The fatal flaw in White's argument is that the mere act of stowing the hose in the firetruck was not contemporaneous with the accident or his alleged injuries and therefore does not qualify for the waiver of immunity for a condition or use of tangible personal property in the first place. To qualify for the waiver pertaining to a condition or use of property, White must allege that he was injured while the firefighters used the hose. SeeAnnab , 547 S.W.3d at 613. Assuming for the sake of argument that stowage alone could constitute use of the hose, White does not allege he was injured when the firefighters stowed the firehose. The evidence is not definitive as to exactly when the hose was stowed in the truck, but it is undisputed that firefighters did so well before the truck departed the station—either earlier in the morning or on a prior shift. It was only the later transport of the stowed hose while responding to a house fire—and the hose's dislodgment en route—that coincided with the accident and White's injuries. Thus, White's claim necessarily arises from the firefighters' transport of the allegedly negligently stowed hose while responding to the emergency call, which makes the exception applicable. Because there is not a fact issue as to whether the firefighters were responding to an emergency when the accident happened, and there is no evidence that the firefighters were aware the hose had become dislodged but did not care about the danger this posed to motorists, the emergency exception is applicable as a matter of law. SeeHartman , 201 S.W.3d at 672–73 (applying exception as matter of law when evidence showed city was responding to emergency and there was no allegation that city had violated law or ordinance or did not care what happened to motorists).

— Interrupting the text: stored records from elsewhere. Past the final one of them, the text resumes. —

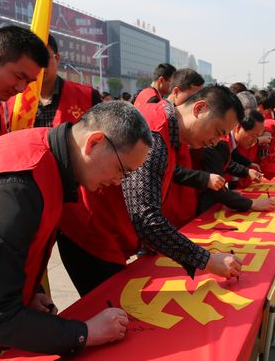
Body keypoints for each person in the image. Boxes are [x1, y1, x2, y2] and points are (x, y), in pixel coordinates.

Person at [0, 101, 152, 360]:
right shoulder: (18, 187)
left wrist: (30, 292)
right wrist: (86, 332)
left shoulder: (47, 154)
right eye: (122, 170)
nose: (118, 182)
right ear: (94, 142)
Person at [58, 85, 245, 296]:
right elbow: (146, 219)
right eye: (218, 132)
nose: (215, 142)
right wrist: (208, 260)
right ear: (199, 108)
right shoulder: (154, 135)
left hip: (109, 234)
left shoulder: (169, 130)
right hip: (92, 237)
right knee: (116, 307)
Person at [5, 34, 102, 128]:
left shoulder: (88, 96)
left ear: (57, 58)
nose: (40, 66)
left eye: (44, 58)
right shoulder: (10, 100)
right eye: (32, 59)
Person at [197, 110, 274, 213]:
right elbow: (217, 188)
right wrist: (252, 204)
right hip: (199, 202)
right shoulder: (218, 142)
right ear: (238, 127)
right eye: (253, 136)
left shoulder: (229, 143)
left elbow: (227, 162)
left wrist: (247, 171)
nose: (254, 142)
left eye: (257, 137)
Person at [162, 68, 211, 227]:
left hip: (184, 196)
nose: (196, 104)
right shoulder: (160, 122)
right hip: (168, 201)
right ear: (176, 92)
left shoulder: (183, 122)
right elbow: (166, 167)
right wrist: (204, 179)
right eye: (192, 97)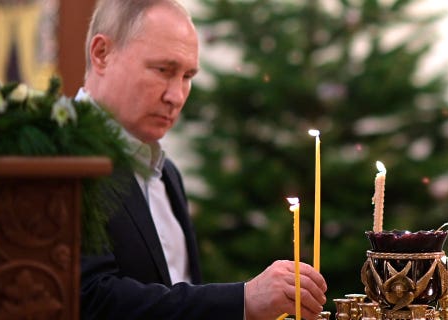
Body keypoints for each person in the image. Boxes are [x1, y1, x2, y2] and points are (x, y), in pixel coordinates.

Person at [79, 0, 327, 319]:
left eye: (187, 76)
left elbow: (177, 292)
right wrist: (242, 301)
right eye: (163, 70)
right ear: (102, 54)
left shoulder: (166, 172)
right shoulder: (57, 158)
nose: (176, 96)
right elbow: (89, 300)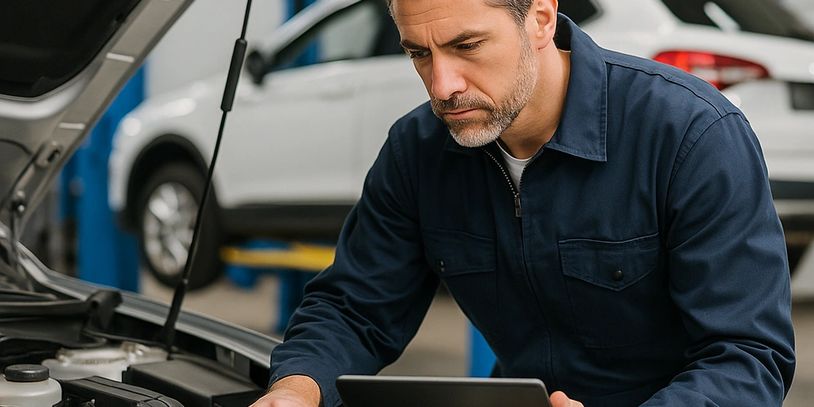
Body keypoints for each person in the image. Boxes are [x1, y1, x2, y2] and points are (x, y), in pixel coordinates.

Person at [252, 0, 796, 405]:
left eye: (466, 46)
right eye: (419, 53)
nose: (442, 86)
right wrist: (300, 386)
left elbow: (748, 357)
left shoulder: (689, 134)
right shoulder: (418, 151)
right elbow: (355, 307)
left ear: (540, 17)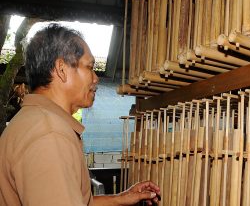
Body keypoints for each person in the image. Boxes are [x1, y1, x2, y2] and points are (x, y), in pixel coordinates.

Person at [0, 23, 160, 206]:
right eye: (89, 67)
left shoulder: (33, 120)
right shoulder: (49, 135)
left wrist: (120, 198)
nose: (95, 78)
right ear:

In other words, White's emergency-exception argument is self-defeating because it contradicts the very basis on which he seeks to invoke the Tort Claims Act's waiver of immunity for injuries caused by a condition or use of property. White cannot contend both that the fire department's use of the hose while responding to an emergency was contemporaneous with the accident that caused his injuries for purposes of the waiver of immunity but that his negligence claim actually arises from an altogether different action taken by the firefighters before responding to the emergency when assessing whether the emergency exception negates the waiver.

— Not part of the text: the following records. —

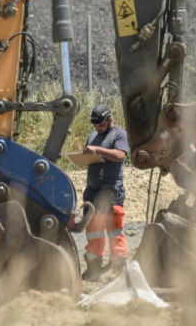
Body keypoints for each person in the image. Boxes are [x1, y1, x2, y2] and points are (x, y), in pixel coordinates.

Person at [81, 103, 129, 281]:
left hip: (110, 190)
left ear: (110, 120)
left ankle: (117, 269)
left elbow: (120, 155)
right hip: (92, 190)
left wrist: (98, 150)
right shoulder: (93, 135)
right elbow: (91, 154)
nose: (98, 128)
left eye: (101, 125)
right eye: (95, 125)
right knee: (93, 230)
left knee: (114, 229)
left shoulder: (119, 134)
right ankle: (93, 269)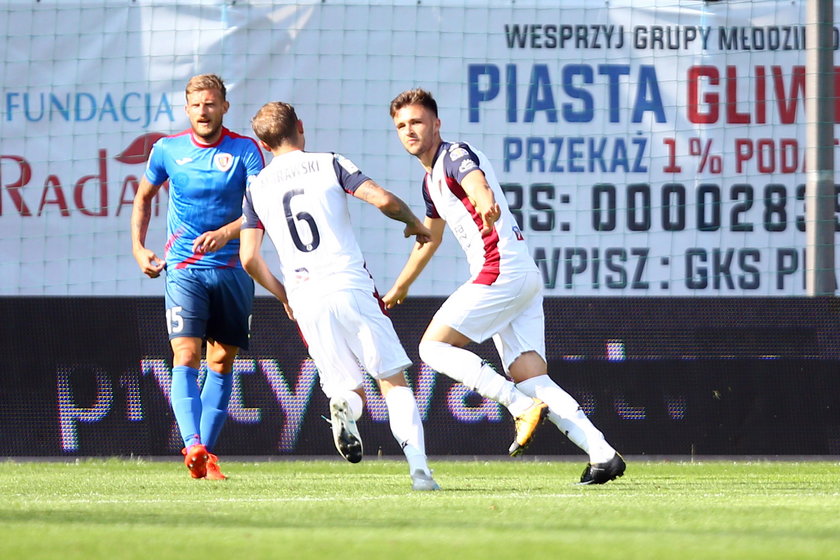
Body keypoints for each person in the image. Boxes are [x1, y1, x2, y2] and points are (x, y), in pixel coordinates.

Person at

We hold that the emergency exception to the Tort Claims Act's waiver of governmental immunity applies to White's claim. Thus, the trial court did not err in granting the City's jurisdictional plea based on governmental immunity.
Because the City is immune from suit based on the emergency exception, we need not address the parties' disputes about whether the individual firefighters have official immunity and whether this also defeats White's suit against the City.
CONCLUSION
We affirm the trial court's judgment.